By Andreas Weishaupt, BA, Former trainee at the Goethe Institut – Amsterdam.
With an approximate 100 million native speakers1 and increasing demand for language courses, German is far from becoming a dead language
English is without a doubt the lingua franca of our times, be it in politics or diplomacy, in sciences, the economy or in the media. America’s position as the world’s power house and the global rise of the Internet hugely stimulated the language’s popularity. Anglicisms and americanisms can be found in any country, any newspaper, and in many household‘s daily communication. But is English really the only language that matters? Some scholars predict that in the long run, German might give way to other languages such as English or Chinese. Others, such as Dutch Minister of Foreign Affairs Frans Timmermanns, see German as the key to a constructive EU. In an interview titled “The Dutch should speak more German“, which he gave to German newspaper “Die WELT“ back in 2012, Timmermanns suggests a closer cooperation with the EU’s current economic leader – also by learning its language2.

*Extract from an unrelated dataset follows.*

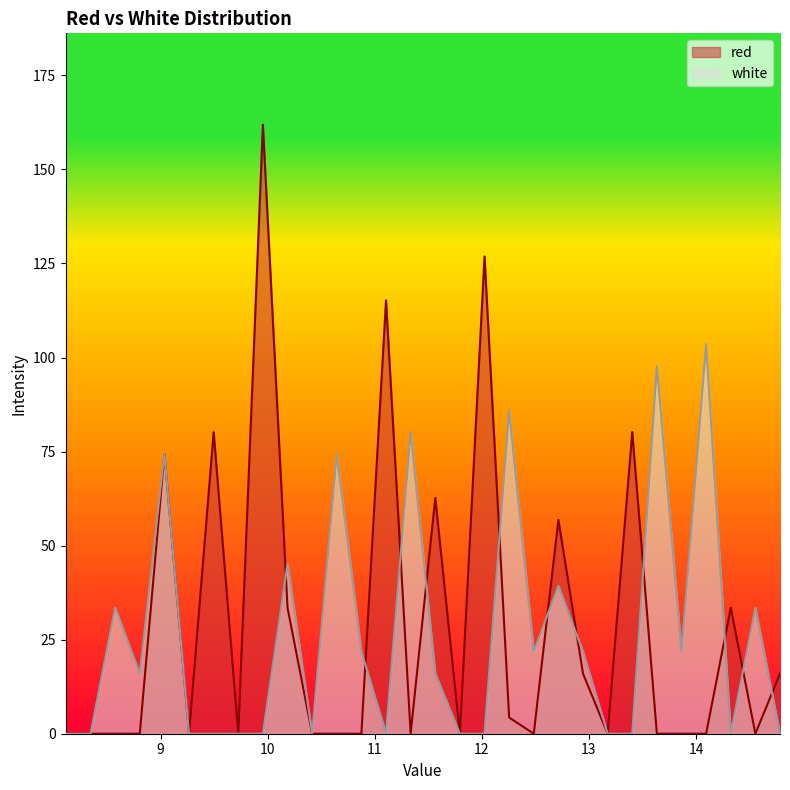

Rank the categories by red value from lowest to highest.

8.1115, 8.345, 8.575, 8.805, 9.265, 9.725, 10.415, 10.645, 10.875, 11.335, 11.795, 12.485, 13.175, 13.635, 13.865, 14.095, 14.555, 12.255, 12.945, 14.785, 10.185, 14.325, 12.715, 11.565, 9.035, 9.495, 13.405, 11.105, 12.025, 9.955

In the Netherlands, German has long been on every school‘s curriculum. Whereas students nowadays often regard English as more important, there is a constantly high demand for language courses among adults, especially business professionals. “The Netherlands are more oriented towards England instead of Germany, although Germany’s development is of more important to us“, said Timmermanns, who is also an ambassador for “Mach Mit!“, a program designed to promote the German language. The Goethe-Institutes in Amsterdam and Rotterdam offer specialised German courses for business communication as well as cultural trainings that are meant to improve bilateral interactions. Especially when dealing with smaller companies, it can be a huge asset to be able to operate in their respective native language.
In commerce with Germany the language has an enormous strategic importance said King Willem-Alexander of the Netherlands during a visit at the end of May 2014 to the neighbouring Bundesland of Northern-Rhine Westphalia. His spouse, Queen Máxima went further by announcing that she is to learn German. As a matter of fact she is the first non-German consort to a Dutch monarch in over 100 years.
This increase in interest reflects the rise of Germany to becoming the EU’s strongest and most stable economy. Furthermore, the recent 11th meeting of German-speaking heads of states in Rostock3, initiated by Germany’s President Joachim Gauck, demonstrated the language’s prevalence in other countries, where it is being spoken by about 100 million native speakers. Official language in Austria, Liechtenstein, and Germany; as one of several official languages in Belgium, Luxemburg, Switzerland, and the Alsace region in France. Making German the mother tongue with the most native speakers in Europe.
English may be the choice that first comes to mind, but when it comes to European affairs, knowing German, too, is highly important and profitable. And with powers shifting in East and West, with Asia on the rise and Germany as the strongest player in Europe, who knows what the future might bring.